[Saved data entries]
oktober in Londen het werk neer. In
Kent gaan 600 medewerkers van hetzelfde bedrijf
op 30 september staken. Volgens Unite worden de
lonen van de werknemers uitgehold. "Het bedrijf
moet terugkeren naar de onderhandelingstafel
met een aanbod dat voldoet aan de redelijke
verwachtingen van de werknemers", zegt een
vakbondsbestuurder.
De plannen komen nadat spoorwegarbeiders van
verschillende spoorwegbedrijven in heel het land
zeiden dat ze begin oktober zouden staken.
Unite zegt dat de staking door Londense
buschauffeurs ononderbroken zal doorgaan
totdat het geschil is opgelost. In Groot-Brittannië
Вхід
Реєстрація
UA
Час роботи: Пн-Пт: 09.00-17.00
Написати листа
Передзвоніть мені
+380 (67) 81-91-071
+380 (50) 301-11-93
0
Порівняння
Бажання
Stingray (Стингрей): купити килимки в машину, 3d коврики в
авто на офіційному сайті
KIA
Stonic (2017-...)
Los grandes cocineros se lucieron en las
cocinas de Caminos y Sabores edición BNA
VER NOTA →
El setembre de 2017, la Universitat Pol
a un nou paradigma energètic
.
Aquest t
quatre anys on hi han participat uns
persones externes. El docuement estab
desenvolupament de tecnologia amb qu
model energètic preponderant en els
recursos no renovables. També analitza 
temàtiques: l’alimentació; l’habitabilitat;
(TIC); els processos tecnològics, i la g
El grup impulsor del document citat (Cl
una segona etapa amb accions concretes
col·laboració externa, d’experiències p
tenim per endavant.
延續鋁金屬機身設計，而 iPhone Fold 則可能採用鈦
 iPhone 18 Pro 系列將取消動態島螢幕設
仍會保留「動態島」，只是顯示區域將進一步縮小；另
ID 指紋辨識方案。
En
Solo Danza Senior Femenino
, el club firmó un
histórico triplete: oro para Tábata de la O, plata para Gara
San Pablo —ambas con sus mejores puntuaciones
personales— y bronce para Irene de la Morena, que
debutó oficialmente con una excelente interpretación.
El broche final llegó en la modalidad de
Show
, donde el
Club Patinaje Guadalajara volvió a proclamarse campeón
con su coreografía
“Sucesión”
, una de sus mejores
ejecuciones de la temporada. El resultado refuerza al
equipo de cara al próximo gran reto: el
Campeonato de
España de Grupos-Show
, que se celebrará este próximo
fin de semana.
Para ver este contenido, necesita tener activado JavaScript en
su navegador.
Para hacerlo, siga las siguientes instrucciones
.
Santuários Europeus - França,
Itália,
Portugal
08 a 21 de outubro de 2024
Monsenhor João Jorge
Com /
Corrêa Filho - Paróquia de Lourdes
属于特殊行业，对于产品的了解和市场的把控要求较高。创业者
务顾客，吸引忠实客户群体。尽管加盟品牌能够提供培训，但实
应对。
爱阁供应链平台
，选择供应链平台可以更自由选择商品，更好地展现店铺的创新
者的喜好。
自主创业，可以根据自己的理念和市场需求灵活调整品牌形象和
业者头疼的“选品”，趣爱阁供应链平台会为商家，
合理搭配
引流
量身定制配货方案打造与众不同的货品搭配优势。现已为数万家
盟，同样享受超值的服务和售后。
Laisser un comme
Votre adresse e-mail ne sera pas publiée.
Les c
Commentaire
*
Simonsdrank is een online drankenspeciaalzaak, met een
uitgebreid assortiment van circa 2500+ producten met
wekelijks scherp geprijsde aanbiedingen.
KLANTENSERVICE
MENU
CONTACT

» **What you should do**
Please reproduce all of the records exactly as they stand.

» **Exercise response**
oktober in Londen het werk neer. In
Kent gaan 600 medewerkers van hetzelfde bedrijf
op 30 september staken. Volgens Unite worden de
lonen van de werknemers uitgehold. "Het bedrijf
moet terugkeren naar de onderhandelingstafel
met een aanbod dat voldoet aan de redelijke
verwachtingen van de werknemers", zegt een
vakbondsbestuurder.
De plannen komen nadat spoorwegarbeiders van
verschillende spoorwegbedrijven in heel het land
zeiden dat ze begin oktober zouden staken.
Unite zegt dat de staking door Londense
buschauffeurs ononderbroken zal doorgaan
totdat het geschil is opgelost. In Groot-Brittannië
Вхід
Реєстрація
UA
Час роботи: Пн-Пт: 09.00-17.00
Написати листа
Передзвоніть мені
+380 (67) 81-91-071
+380 (50) 301-11-93
0
Порівняння
Бажання
Stingray (Стингрей): купити килимки в машину, 3d коврики в
авто на офіційному сайті
KIA
Stonic (2017-...)
Los grandes cocineros se lucieron en las
cocinas de Caminos y Sabores edición BNA
VER NOTA →
El setembre de 2017, la Universitat Pol
a un nou paradigma energètic
.
Aquest t
quatre anys on hi han participat uns
persones externes. El docuement estab
desenvolupament de tecnologia amb qu
model energètic preponderant en els
recursos no renovables. També analitza 
temàtiques: l’alimentació; l’habitabilitat;
(TIC); els processos tecnològics, i la g
El grup impulsor del document citat (Cl
una segona etapa amb accions concretes
col·laboració externa, d’experiències p
tenim per endavant.
延續鋁金屬機身設計，而 iPhone Fold 則可能採用鈦
 iPhone 18 Pro 系列將取消動態島螢幕設
仍會保留「動態島」，只是顯示區域將進一步縮小；另
ID 指紋辨識方案。
En
Solo Danza Senior Femenino
, el club firmó un
histórico triplete: oro para Tábata de la O, plata para Gara
San Pablo —ambas con sus mejores puntuaciones
personales— y bronce para Irene de la Morena, que
debutó oficialmente con una excelente interpretación.
El broche final llegó en la modalidad de
Show
, donde el
Club Patinaje Guadalajara volvió a proclamarse campeón
con su coreografía
“Sucesión”
, una de sus mejores
ejecuciones de la temporada. El resultado refuerza al
equipo de cara al próximo gran reto: el
Campeonato de
España de Grupos-Show
, que se celebrará este próximo
fin de semana.
Para ver este contenido, necesita tener activado JavaScript en
su navegador.
Para hacerlo, siga las siguientes instrucciones
.
Santuários Europeus - França,
Itália,
Portugal
08 a 21 de outubro de 2024
Monsenhor João Jorge
Com /
Corrêa Filho - Paróquia de Lourdes
属于特殊行业，对于产品的了解和市场的把控要求较高。创业者
务顾客，吸引忠实客户群体。尽管加盟品牌能够提供培训，但实
应对。
爱阁供应链平台
，选择供应链平台可以更自由选择商品，更好地展现店铺的创新
者的喜好。
自主创业，可以根据自己的理念和市场需求灵活调整品牌形象和
业者头疼的“选品”，趣爱阁供应链平台会为商家，
合理搭配
引流
量身定制配货方案打造与众不同的货品搭配优势。现已为数万家
盟，同样享受超值的服务和售后。
Laisser un comme
Votre adresse e-mail ne sera pas publiée.
Les c
Commentaire
*
Simonsdrank is een online drankenspeciaalzaak, met een
uitgebreid assortiment van circa 2500+ producten met
wekelijks scherp geprijsde aanbiedingen.
KLANTENSERVICE
MENU
CONTACT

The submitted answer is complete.